▶ **MATERIAL FOR THE TASK**
+ + + + +

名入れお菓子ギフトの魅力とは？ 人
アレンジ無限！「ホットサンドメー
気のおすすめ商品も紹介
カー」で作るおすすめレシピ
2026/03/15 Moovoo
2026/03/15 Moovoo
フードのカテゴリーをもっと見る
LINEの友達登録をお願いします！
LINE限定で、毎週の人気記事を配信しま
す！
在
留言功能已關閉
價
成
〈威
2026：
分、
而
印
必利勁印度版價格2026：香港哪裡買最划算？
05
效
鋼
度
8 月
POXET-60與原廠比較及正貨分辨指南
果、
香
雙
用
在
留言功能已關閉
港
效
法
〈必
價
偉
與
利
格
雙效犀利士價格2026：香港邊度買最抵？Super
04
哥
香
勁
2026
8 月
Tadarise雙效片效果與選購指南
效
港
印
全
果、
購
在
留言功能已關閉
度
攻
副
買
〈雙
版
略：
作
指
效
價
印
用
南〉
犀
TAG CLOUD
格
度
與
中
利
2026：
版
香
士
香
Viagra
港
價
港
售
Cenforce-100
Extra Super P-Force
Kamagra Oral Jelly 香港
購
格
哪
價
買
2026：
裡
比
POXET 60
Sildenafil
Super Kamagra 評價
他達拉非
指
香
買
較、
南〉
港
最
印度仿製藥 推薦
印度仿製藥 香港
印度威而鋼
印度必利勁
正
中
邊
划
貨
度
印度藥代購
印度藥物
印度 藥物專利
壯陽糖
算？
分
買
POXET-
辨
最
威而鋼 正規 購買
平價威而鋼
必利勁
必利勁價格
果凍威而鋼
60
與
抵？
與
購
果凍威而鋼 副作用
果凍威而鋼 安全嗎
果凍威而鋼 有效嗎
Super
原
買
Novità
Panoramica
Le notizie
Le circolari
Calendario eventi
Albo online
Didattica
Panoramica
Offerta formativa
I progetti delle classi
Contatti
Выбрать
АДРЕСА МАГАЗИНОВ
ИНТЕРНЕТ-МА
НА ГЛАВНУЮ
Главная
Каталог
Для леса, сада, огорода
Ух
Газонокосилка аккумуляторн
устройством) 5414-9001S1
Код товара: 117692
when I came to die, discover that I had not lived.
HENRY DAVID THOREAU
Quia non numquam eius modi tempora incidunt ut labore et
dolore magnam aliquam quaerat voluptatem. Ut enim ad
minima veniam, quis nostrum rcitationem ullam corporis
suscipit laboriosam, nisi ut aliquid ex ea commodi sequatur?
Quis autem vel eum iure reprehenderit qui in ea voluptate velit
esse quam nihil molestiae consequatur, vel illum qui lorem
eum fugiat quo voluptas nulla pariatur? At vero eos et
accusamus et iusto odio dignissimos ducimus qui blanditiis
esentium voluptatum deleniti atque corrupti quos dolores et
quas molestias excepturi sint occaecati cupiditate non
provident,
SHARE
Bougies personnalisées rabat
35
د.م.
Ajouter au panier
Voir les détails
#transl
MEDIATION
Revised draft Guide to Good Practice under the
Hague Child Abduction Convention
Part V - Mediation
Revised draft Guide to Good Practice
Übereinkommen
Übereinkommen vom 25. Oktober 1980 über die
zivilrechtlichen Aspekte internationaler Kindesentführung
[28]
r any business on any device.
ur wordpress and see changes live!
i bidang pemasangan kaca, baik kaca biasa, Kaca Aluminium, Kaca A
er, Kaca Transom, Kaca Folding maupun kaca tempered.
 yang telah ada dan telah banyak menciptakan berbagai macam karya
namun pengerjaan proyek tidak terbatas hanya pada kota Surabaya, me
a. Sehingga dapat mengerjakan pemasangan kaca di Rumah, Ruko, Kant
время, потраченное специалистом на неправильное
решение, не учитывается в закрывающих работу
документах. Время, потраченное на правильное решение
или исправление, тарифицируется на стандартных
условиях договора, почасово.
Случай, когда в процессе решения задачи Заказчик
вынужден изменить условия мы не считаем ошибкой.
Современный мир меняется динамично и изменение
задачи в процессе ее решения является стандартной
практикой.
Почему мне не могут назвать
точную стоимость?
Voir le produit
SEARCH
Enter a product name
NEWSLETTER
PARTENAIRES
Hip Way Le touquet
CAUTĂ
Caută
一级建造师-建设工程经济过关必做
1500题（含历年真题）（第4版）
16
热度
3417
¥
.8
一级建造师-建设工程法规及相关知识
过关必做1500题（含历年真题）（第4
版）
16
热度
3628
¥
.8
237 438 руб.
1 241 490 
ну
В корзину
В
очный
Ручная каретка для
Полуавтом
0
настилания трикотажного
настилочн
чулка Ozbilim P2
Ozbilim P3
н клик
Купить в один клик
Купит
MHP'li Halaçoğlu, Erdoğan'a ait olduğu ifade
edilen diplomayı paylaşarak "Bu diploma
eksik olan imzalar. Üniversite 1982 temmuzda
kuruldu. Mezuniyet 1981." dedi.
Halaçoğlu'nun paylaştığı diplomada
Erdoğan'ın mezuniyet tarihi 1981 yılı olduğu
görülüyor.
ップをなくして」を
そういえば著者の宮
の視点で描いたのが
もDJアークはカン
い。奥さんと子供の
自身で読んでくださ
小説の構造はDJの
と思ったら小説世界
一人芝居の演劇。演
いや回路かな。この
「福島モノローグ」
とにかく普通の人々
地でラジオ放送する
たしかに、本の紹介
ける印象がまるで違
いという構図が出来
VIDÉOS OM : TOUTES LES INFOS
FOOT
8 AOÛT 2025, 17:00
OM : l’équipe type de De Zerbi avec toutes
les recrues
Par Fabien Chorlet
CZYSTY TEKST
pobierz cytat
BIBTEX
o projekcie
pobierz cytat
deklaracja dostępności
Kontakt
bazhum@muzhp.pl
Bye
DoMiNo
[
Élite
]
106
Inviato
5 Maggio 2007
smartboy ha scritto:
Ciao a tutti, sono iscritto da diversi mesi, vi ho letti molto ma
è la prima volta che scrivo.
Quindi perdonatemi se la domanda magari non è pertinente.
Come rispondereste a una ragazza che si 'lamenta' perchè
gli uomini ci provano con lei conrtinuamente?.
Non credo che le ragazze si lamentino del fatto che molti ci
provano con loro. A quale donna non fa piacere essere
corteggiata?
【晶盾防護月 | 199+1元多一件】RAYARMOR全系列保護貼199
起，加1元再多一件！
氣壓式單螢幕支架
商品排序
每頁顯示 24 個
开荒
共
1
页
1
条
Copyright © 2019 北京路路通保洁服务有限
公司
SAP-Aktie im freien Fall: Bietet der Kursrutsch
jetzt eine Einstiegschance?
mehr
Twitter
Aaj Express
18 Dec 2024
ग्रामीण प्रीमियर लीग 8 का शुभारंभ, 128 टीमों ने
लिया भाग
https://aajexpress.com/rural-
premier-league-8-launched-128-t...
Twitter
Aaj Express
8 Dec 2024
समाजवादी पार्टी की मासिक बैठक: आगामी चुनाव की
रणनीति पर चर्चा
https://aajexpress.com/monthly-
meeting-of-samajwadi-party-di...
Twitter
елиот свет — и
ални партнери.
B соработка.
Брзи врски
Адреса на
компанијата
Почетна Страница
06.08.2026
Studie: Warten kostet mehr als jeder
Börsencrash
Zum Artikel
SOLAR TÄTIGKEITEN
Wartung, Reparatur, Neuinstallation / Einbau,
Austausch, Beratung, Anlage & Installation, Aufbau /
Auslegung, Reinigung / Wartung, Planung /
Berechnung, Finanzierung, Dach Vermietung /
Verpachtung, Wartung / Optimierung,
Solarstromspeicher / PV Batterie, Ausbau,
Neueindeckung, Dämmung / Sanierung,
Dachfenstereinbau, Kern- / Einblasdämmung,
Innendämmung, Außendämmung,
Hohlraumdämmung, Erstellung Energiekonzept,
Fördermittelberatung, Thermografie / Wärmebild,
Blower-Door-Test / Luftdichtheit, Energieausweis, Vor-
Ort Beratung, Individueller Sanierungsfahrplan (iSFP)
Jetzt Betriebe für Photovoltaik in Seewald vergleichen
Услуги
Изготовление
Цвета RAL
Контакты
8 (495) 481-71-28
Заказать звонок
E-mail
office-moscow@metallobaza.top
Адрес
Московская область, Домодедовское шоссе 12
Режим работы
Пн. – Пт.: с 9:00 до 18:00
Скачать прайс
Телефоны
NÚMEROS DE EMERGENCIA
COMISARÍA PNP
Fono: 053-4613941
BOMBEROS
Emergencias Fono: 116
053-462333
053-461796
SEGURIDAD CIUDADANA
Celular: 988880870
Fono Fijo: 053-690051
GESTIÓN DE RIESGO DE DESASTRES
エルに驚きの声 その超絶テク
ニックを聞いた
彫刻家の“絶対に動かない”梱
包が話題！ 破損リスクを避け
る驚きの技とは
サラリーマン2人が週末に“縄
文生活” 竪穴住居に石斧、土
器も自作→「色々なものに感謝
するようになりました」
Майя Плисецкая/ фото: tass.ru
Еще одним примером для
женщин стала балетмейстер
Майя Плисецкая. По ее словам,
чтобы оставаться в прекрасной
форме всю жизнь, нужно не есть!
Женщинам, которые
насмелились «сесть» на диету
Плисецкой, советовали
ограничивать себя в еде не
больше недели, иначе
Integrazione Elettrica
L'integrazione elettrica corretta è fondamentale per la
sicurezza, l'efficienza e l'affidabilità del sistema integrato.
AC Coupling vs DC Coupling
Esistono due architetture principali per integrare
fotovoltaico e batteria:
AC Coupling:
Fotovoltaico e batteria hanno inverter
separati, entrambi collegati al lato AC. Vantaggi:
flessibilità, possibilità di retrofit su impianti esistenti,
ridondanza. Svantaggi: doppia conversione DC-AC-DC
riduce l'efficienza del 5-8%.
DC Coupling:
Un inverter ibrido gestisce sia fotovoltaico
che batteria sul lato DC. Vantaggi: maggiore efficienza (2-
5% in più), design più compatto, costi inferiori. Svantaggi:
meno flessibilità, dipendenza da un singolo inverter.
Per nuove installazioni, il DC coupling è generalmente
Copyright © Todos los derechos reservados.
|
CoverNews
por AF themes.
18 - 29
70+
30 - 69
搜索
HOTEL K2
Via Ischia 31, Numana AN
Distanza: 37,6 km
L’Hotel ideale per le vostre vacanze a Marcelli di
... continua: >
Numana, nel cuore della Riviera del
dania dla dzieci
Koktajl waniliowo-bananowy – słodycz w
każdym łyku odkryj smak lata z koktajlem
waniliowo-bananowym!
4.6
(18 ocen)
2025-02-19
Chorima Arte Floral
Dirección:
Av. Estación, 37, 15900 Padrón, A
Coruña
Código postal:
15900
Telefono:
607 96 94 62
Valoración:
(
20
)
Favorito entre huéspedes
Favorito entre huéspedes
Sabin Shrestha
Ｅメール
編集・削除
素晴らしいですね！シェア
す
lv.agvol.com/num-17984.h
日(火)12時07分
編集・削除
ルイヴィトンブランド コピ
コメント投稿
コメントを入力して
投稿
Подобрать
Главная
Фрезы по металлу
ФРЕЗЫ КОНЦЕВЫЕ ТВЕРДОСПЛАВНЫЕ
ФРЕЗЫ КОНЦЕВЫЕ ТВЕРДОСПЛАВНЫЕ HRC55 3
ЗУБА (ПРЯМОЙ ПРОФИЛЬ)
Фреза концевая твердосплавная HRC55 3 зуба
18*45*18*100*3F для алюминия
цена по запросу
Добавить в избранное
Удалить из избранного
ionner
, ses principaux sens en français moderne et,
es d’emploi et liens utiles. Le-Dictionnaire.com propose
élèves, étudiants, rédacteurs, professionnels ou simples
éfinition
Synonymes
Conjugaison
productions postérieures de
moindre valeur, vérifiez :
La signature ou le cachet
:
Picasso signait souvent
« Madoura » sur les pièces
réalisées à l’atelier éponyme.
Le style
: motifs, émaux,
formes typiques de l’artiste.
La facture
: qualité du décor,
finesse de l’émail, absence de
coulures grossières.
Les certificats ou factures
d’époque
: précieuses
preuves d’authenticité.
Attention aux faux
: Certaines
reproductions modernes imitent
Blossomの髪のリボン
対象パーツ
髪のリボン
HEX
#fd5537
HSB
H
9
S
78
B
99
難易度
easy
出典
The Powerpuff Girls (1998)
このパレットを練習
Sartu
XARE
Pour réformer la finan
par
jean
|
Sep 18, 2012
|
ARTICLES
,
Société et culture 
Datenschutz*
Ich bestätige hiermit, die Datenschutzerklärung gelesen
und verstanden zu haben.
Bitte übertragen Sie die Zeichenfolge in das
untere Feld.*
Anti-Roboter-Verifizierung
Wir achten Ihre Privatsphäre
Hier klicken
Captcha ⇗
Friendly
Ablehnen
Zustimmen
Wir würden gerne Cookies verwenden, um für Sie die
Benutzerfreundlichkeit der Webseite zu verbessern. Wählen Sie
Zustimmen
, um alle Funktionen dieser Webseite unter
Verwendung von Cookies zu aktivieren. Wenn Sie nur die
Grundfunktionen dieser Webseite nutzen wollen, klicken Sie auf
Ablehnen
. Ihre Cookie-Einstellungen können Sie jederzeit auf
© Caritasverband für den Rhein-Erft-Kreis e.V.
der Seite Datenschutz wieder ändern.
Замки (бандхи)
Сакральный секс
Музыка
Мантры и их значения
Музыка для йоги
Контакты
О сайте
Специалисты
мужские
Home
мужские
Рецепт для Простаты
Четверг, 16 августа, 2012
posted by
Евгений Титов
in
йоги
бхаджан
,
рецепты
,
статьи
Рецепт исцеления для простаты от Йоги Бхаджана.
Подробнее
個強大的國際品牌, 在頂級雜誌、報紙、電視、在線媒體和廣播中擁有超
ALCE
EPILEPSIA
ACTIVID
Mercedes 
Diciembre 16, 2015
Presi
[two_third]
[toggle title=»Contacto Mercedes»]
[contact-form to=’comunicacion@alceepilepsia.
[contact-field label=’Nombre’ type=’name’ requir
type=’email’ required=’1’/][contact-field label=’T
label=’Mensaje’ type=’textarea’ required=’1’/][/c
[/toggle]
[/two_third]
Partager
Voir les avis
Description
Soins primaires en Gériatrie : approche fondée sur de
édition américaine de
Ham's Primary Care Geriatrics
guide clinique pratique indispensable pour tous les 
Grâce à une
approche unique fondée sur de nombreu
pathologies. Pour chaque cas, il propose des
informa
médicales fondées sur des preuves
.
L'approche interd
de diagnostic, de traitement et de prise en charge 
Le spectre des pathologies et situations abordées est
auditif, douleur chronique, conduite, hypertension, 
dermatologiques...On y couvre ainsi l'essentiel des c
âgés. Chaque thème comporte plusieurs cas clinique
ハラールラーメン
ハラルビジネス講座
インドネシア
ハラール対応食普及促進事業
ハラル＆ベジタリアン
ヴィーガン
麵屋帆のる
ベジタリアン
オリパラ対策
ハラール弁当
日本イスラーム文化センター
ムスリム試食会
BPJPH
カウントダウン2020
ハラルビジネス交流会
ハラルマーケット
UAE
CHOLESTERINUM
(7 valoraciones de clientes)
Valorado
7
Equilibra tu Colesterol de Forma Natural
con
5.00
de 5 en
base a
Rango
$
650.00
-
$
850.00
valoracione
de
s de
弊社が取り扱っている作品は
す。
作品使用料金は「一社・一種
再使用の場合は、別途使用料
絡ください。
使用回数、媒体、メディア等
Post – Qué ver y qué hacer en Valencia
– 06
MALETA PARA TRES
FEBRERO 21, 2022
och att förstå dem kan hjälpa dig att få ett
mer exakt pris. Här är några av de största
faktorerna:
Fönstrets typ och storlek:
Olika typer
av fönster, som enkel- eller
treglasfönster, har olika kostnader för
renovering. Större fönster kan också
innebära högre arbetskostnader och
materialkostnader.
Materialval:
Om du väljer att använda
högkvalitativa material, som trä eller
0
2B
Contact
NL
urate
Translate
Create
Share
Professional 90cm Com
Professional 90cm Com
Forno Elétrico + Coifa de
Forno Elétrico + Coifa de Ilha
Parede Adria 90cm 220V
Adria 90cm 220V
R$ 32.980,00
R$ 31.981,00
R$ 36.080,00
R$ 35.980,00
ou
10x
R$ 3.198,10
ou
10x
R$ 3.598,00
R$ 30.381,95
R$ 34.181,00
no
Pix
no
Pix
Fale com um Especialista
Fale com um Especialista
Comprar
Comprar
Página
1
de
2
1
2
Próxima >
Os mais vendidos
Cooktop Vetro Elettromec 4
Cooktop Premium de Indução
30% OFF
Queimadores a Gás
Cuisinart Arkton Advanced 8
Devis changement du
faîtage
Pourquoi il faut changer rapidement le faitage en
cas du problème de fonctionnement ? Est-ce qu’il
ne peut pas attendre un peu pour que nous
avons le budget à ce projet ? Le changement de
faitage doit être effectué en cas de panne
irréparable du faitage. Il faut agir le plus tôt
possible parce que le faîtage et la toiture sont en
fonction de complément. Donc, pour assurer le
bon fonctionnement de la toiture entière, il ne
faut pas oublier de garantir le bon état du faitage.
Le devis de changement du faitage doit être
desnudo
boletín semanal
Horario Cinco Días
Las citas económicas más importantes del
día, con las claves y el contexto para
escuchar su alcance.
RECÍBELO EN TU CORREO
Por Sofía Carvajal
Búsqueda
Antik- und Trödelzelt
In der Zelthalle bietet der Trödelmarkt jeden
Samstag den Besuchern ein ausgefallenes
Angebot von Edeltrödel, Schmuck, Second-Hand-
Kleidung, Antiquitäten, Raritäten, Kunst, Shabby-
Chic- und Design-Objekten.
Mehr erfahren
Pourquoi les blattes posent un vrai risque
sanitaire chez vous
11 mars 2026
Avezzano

+ + + + +

▶ **TASK INSTRUCTIONS**
Return every line of the listing above that contains the string "être". Case counts.

▶ **TASK ANSWER**
faitage doit être effectué en cas de panne
Le devis de changement du faitage doit être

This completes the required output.